P&C, and health insurance, etc. are designed for renewals but life and annuity is designed for first year.

To compare if a life agent wrote $1000 in premium on a 10 pay policy and had a 100% contract and 3% renewals they would receive $1000 + $30 a year for 9 more years = total of $1270.

If a P&C agent wrote it they might receive %15/yr or $1500 over 10 years.

And if a health or Med Sup agent wrote $1000 in premium they might receive %23 X 10 years or $2300.

The saving grace for Life agents is that you can write much larger policies to solve bigger problems.
 
More specifically, and sorry for not being more clear in my original post, the question my friend and I were debating was what percent of agents make 100k of life insurance first year commissions, not total life income.

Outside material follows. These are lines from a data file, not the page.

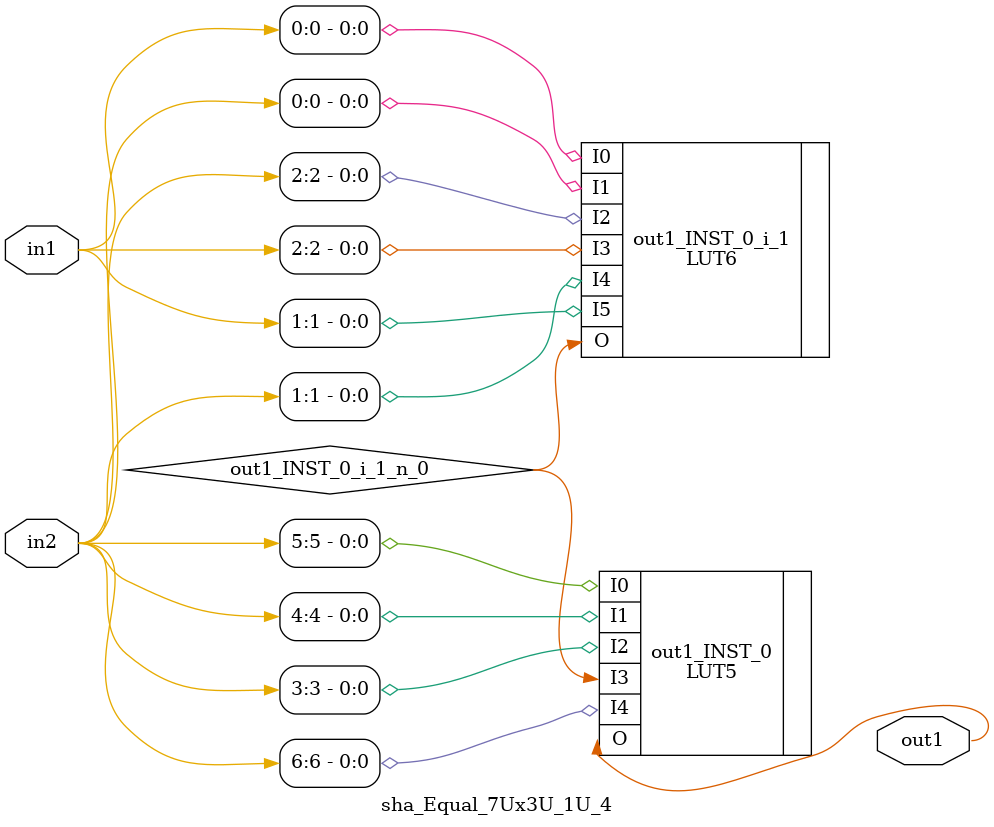
<source format=v>
`timescale 1 ps / 1 ps

(* STRUCTURAL_NETLIST = "yes" *)
module sha_Equal_7Ux3U_1U_4
   (in2,
    in1,
    out1);
  input [6:0]in2;
  input [2:0]in1;
  output out1;

  wire [2:0]in1;
  wire [6:0]in2;
  wire out1;
  wire out1_INST_0_i_1_n_0;

  LUT5 #(
    .INIT(32'h00000100)) 
    out1_INST_0
       (.I0(in2[5]),
        .I1(in2[4]),
        .I2(in2[3]),
        .I3(out1_INST_0_i_1_n_0),
        .I4(in2[6]),
        .O(out1));
  LUT6 #(
    .INIT(64'h9009000000009009)) 
    out1_INST_0_i_1
       (.I0(in1[0]),
        .I1(in2[0]),
        .I2(in2[2]),
        .I3(in1[2]),
        .I4(in2[1]),
        .I5(in1[1]),
        .O(out1_INST_0_i_1_n_0));
endmodule


</source>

I would argue that after 5 years it would be hard not to make 100k total life income per year simply based off of average production plus renewals. So looking at 100k of fyc is a much different consideration than just 100k of total life income

It sounds like you lost your debate. I think it is hard to maintain that type of an income as a single producer. Doable sure, but I wouldn't say that by year 5 it's easy. I suppose that would also depend on the lead generation system. If you have your lead generation system humming like a finely tuned german engine, then absolutely $100k would not be hard. The other thing that one needs to consider is that lead generation changes, what may be good for a while can sour later, i.e. voice broadcasting was starting to catch on and more and more agents were getting ready to take the plunge, then they pulled the plug on that and made it illegal. Direct mail used to work much better than it does now, which isn't terrible, but those who are successful with direct mail have to constantly be developing new pieces to maintain a decent response rate. You get the idea?